Your assignment: Give every entry again, exactly as it stands.

--- Source data Enclosed Below ---

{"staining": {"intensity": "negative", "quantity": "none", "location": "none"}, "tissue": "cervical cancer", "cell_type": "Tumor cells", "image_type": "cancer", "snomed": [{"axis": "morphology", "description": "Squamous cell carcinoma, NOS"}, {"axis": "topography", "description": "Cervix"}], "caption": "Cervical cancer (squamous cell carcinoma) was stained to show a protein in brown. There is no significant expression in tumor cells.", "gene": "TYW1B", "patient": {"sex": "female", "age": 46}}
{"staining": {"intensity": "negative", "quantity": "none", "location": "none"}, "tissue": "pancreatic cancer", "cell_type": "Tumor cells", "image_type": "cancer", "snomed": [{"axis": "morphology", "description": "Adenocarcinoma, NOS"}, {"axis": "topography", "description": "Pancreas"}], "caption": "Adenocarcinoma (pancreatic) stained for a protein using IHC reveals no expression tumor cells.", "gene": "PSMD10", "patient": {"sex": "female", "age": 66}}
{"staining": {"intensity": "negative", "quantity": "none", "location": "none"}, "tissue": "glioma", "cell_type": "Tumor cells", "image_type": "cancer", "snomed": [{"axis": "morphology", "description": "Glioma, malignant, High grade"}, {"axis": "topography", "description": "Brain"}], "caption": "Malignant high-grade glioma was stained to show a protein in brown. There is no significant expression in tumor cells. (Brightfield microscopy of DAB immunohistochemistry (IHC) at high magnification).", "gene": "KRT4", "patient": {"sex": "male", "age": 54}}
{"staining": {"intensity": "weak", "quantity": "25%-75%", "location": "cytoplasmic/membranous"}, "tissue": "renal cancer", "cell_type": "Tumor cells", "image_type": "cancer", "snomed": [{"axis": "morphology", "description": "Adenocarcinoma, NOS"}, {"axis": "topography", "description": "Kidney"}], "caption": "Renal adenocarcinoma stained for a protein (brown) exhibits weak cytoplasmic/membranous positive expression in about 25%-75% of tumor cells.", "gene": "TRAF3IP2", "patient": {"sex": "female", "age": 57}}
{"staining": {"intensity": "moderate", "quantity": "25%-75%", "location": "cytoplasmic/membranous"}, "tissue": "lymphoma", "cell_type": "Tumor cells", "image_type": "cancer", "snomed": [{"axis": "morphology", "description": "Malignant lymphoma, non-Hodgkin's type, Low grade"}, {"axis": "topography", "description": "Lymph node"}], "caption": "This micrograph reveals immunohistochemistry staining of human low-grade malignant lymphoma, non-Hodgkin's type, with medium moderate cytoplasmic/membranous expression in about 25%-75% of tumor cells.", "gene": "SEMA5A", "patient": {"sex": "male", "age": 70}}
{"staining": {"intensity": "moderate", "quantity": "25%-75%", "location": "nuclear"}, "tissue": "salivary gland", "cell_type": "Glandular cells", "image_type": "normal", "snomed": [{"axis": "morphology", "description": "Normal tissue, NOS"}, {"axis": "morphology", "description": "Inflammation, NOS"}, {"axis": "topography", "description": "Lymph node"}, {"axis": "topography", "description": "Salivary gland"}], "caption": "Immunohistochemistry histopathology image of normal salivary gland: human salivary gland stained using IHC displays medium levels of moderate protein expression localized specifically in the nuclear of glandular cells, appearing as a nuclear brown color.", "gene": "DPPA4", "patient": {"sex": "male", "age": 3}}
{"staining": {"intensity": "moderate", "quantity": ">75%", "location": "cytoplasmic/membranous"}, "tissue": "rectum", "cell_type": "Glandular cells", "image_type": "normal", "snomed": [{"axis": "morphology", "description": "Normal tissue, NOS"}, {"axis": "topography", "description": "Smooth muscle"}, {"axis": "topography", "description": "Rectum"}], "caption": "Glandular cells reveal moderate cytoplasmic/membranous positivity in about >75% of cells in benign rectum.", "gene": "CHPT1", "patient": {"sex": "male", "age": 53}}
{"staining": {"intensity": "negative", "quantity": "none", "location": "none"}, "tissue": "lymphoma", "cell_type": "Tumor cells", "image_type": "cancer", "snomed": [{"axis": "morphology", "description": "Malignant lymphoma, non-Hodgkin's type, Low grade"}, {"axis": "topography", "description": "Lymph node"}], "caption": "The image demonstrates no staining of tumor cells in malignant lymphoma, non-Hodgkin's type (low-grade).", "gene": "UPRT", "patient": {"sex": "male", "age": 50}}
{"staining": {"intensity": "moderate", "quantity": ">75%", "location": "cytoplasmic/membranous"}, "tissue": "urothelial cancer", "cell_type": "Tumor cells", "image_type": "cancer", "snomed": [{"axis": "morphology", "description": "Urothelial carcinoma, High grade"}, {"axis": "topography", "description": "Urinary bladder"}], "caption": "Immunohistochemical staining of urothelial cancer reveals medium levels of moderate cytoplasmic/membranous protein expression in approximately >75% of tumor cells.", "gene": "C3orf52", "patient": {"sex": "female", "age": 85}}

--- End of Enclosed Source data ---

Written reply:
{"staining": {"intensity": "negative", "quantity": "none", "location": "none"}, "tissue": "cervical cancer", "cell_type": "Tumor cells", "image_type": "cancer", "snomed": [{"axis": "morphology", "description": "Squamous cell carcinoma, NOS"}, {"axis": "topography", "description": "Cervix"}], "caption": "Cervical cancer (squamous cell carcinoma) was stained to show a protein in brown. There is no significant expression in tumor cells.", "gene": "TYW1B", "patient": {"sex": "female", "age": 46}}
{"staining": {"intensity": "negative", "quantity": "none", "location": "none"}, "tissue": "pancreatic cancer", "cell_type": "Tumor cells", "image_type": "cancer", "snomed": [{"axis": "morphology", "description": "Adenocarcinoma, NOS"}, {"axis": "topography", "description": "Pancreas"}], "caption": "Adenocarcinoma (pancreatic) stained for a protein using IHC reveals no expression tumor cells.", "gene": "PSMD10", "patient": {"sex": "female", "age": 66}}
{"staining": {"intensity": "negative", "quantity": "none", "location": "none"}, "tissue": "glioma", "cell_type": "Tumor cells", "image_type": "cancer", "snomed": [{"axis": "morphology", "description": "Glioma, malignant, High grade"}, {"axis": "topography", "description": "Brain"}], "caption": "Malignant high-grade glioma was stained to show a protein in brown. There is no significant expression in tumor cells. (Brightfield microscopy of DAB immunohistochemistry (IHC) at high magnification).", "gene": "KRT4", "patient": {"sex": "male", "age": 54}}
{"staining": {"intensity": "weak", "quantity": "25%-75%", "location": "cytoplasmic/membranous"}, "tissue": "renal cancer", "cell_type": "Tumor cells", "image_type": "cancer", "snomed": [{"axis": "morphology", "description": "Adenocarcinoma, NOS"}, {"axis": "topography", "description": "Kidney"}], "caption": "Renal adenocarcinoma stained for a protein (brown) exhibits weak cytoplasmic/membranous positive expression in about 25%-75% of tumor cells.", "gene": "TRAF3IP2", "patient": {"sex": "female", "age": 57}}
{"staining": {"intensity": "moderate", "quantity": "25%-75%", "location": "cytoplasmic/membranous"}, "tissue": "lymphoma", "cell_type": "Tumor cells", "image_type": "cancer", "snomed": [{"axis": "morphology", "description": "Malignant lymphoma, non-Hodgkin's type, Low grade"}, {"axis": "topography", "description": "Lymph node"}], "caption": "This micrograph reveals immunohistochemistry staining of human low-grade malignant lymphoma, non-Hodgkin's type, with medium moderate cytoplasmic/membranous expression in about 25%-75% of tumor cells.", "gene": "SEMA5A", "patient": {"sex": "male", "age": 70}}
{"staining": {"intensity": "moderate", "quantity": "25%-75%", "location": "nuclear"}, "tissue": "salivary gland", "cell_type": "Glandular cells", "image_type": "normal", "snomed": [{"axis": "morphology", "description": "Normal tissue, NOS"}, {"axis": "morphology", "description": "Inflammation, NOS"}, {"axis": "topography", "description": "Lymph node"}, {"axis": "topography", "description": "Salivary gland"}], "caption": "Immunohistochemistry histopathology image of normal salivary gland: human salivary gland stained using IHC displays medium levels of moderate protein expression localized specifically in the nuclear of glandular cells, appearing as a nuclear brown color.", "gene": "DPPA4", "patient": {"sex": "male", "age": 3}}
{"staining": {"intensity": "moderate", "quantity": ">75%", "location": "cytoplasmic/membranous"}, "tissue": "rectum", "cell_type": "Glandular cells", "image_type": "normal", "snomed": [{"axis": "morphology", "description": "Normal tissue, NOS"}, {"axis": "topography", "description": "Smooth muscle"}, {"axis": "topography", "description": "Rectum"}], "caption": "Glandular cells reveal moderate cytoplasmic/membranous positivity in about >75% of cells in benign rectum.", "gene": "CHPT1", "patient": {"sex": "male", "age": 53}}
{"staining": {"intensity": "negative", "quantity": "none", "location": "none"}, "tissue": "lymphoma", "cell_type": "Tumor cells", "image_type": "cancer", "snomed": [{"axis": "morphology", "description": "Malignant lymphoma, non-Hodgkin's type, Low grade"}, {"axis": "topography", "description": "Lymph node"}], "caption": "The image demonstrates no staining of tumor cells in malignant lymphoma, non-Hodgkin's type (low-grade).", "gene": "UPRT", "patient": {"sex": "male", "age": 50}}
{"staining": {"intensity": "moderate", "quantity": ">75%", "location": "cytoplasmic/membranous"}, "tissue": "urothelial cancer", "cell_type": "Tumor cells", "image_type": "cancer", "snomed": [{"axis": "morphology", "description": "Urothelial carcinoma, High grade"}, {"axis": "topography", "description": "Urinary bladder"}], "caption": "Immunohistochemical staining of urothelial cancer reveals medium levels of moderate cytoplasmic/membranous protein expression in approximately >75% of tumor cells.", "gene": "C3orf52", "patient": {"sex": "female", "age": 85}}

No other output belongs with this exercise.